→ **Problem details**: Quote exactly and only this range of lines in the data below: the line that holds "index mcp: (373, 313)" to the line that holds "index tip: (549, 205)", both included.

****************

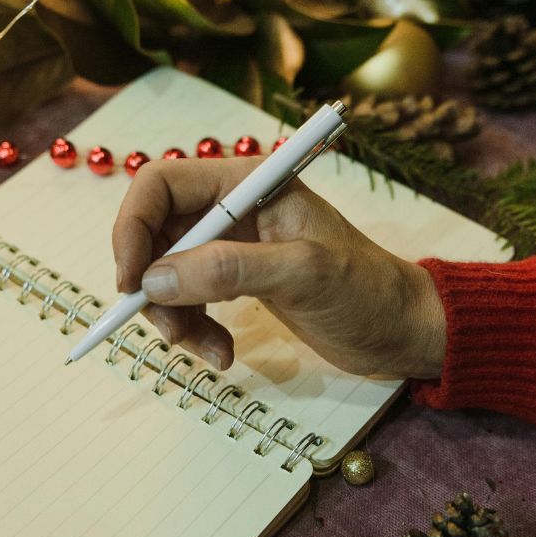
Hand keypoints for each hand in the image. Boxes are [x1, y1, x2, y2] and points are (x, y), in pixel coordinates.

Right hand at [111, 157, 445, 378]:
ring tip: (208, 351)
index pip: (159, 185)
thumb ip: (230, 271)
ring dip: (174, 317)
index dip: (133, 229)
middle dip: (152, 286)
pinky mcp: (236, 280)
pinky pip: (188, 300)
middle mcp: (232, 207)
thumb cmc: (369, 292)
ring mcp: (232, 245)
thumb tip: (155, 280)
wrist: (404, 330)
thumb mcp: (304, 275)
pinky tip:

****************

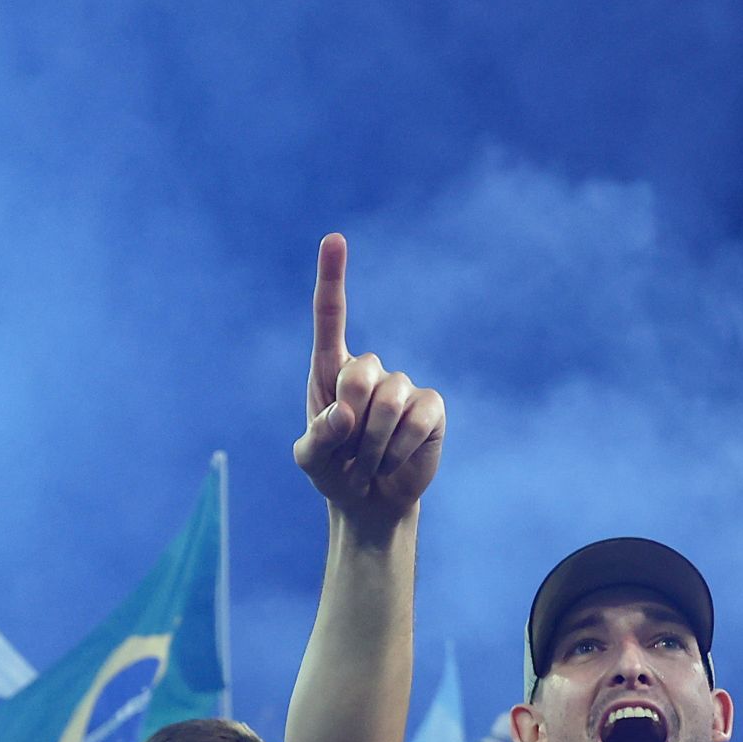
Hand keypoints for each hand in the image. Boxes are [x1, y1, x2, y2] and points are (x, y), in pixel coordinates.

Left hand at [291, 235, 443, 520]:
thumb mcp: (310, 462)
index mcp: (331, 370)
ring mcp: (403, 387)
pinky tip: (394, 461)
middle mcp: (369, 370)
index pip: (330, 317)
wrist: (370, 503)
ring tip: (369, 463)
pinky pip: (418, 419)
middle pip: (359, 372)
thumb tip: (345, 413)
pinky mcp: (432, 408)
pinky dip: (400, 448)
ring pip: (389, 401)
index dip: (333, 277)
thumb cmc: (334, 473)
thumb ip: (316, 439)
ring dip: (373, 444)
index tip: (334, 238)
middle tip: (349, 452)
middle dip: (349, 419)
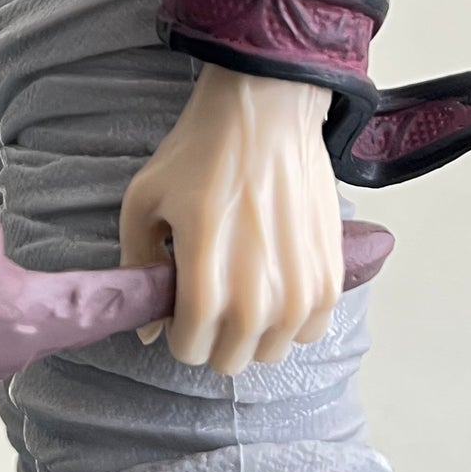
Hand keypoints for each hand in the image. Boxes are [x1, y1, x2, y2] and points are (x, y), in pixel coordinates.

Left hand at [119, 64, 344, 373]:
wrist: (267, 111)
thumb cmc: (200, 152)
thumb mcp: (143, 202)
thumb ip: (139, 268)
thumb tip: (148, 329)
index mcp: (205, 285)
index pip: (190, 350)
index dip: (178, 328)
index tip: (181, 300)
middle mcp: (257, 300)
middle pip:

****************

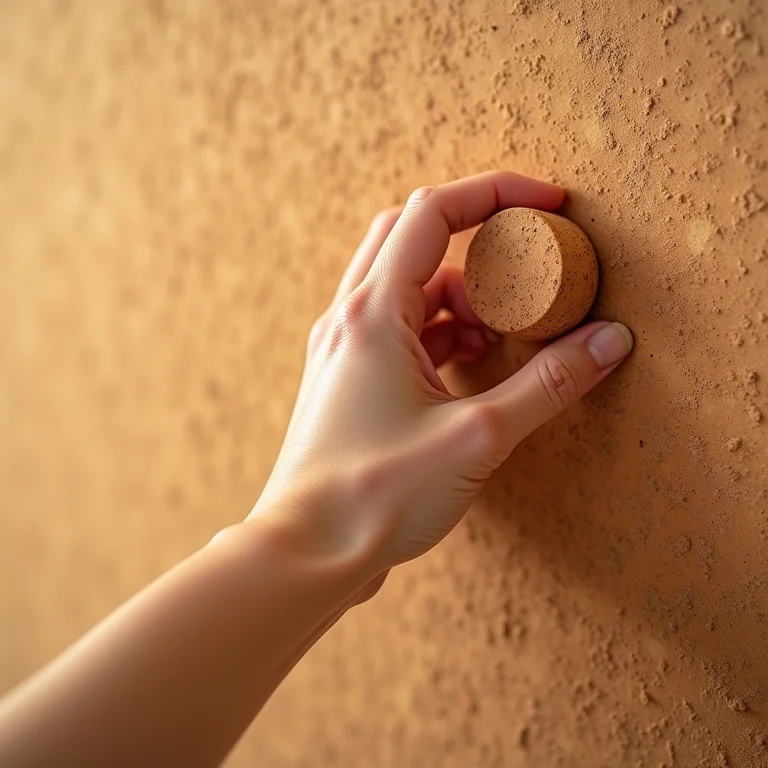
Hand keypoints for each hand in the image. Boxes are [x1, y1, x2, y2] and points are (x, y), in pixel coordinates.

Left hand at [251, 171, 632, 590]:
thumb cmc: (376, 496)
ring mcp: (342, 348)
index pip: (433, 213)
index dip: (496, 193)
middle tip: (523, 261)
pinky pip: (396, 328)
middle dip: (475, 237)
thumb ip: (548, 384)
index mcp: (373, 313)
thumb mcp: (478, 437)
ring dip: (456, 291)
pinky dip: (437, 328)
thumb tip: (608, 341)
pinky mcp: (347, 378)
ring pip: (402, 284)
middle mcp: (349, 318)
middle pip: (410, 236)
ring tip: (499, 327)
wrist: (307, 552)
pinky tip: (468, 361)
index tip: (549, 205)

****************

→ **The answer**:
index mcp: (373, 313)
thumb mcp: (478, 437)
ring dip: (456, 291)
pinky dip: (437, 328)
thumb tip: (608, 341)
pinky mcp: (347, 378)
ring pip: (402, 284)
middle mcp: (349, 318)
middle pip: (410, 236)
ring tip: (499, 327)
wrist: (307, 552)
pinky tip: (468, 361)
index tip: (549, 205)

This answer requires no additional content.